I decided to use EasyPromos because when I emailed Binkd for examples, they had a hard time coming up with one. I also like that EasyPromos had an entire page of tips, FAQs and allowed me to upload a photo.

Everything went smoothly and according to plan. In the first day we had 6 people like our page! I was excited. By the end, we had a 13% increase of fans in just one week. Not bad for a little nonprofit like ourselves! Not bad for my first solo attempt at a contest either.

But this contest is what I like to call a successful failure.

It was successful because we increased our fan base. It failed because only 3 people actually participated in the contest (keep in mind we had about 160 fans!). I think we asked too much of our fans. In trying to keep with our mission, it was decided that we would have the contestants enter the contest by telling us who has made a difference in their life.

The question was probably too deep and the process too involved. However, I think it says a lot for our organization that we had a 13% increase during this promotion and hardly anyone entered the contest. It was a lesson that showed me how supportive our fans are of our cause and mission. They care about what we do, not what we give away.

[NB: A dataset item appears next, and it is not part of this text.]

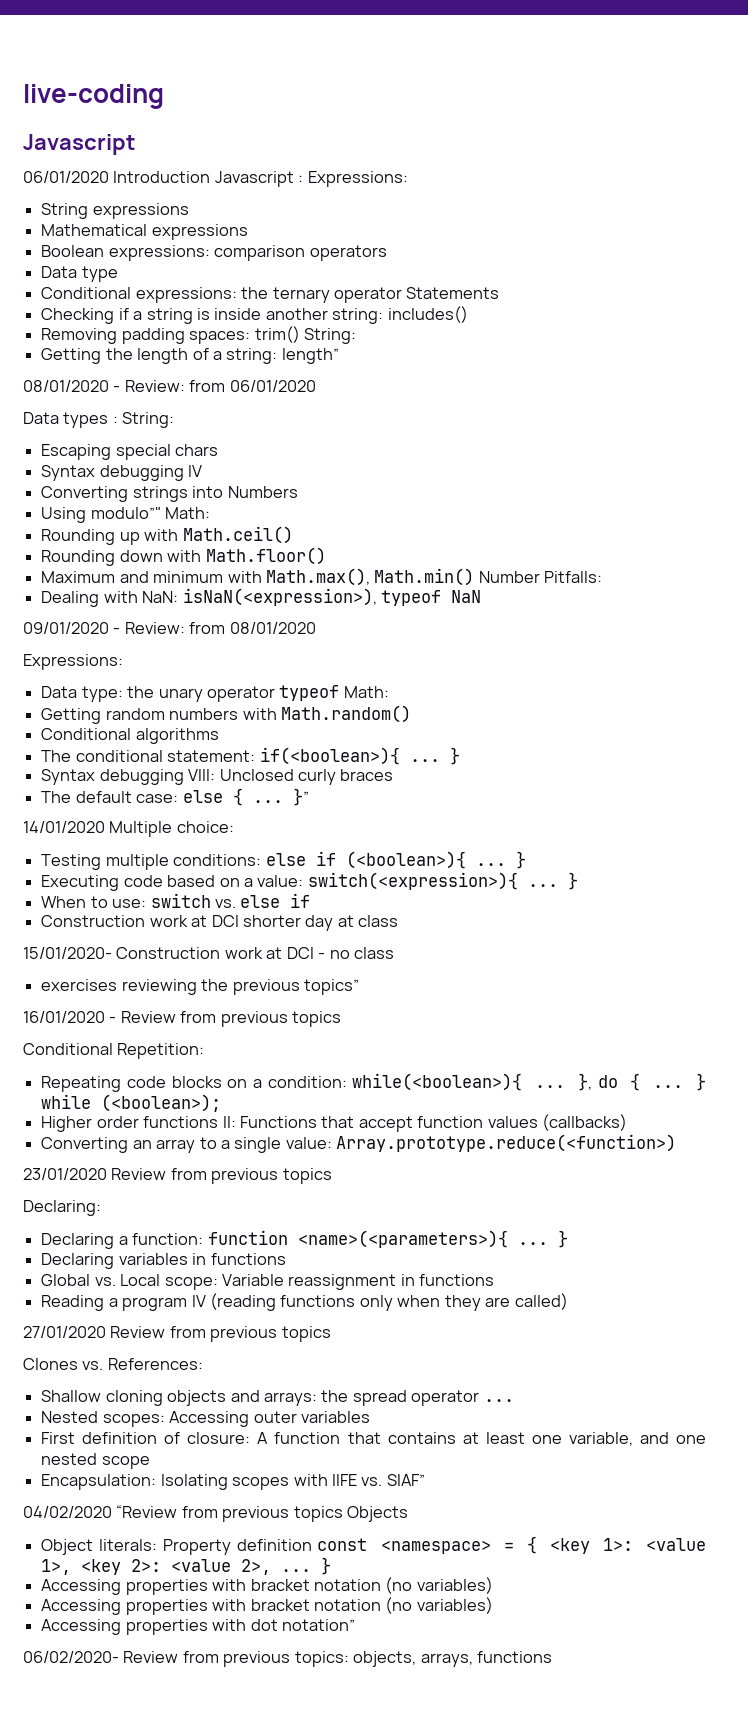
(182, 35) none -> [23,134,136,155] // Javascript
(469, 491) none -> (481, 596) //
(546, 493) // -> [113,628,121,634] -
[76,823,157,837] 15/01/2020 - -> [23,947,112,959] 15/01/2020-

The important part of the contest results, and any contest that recruits fans, is that you create lifetime fans- of both your page and your organization. We successfully created new fans and spread the word of our organization. It was a great learning expereince and I hope by me admitting my challenges you can have a success story rather than the successful failure type.

If you have questions about how we ran our contest, or how we overcame challenges, let me know! I’m happy to share what I have learned and would love to hear any stories you have as well!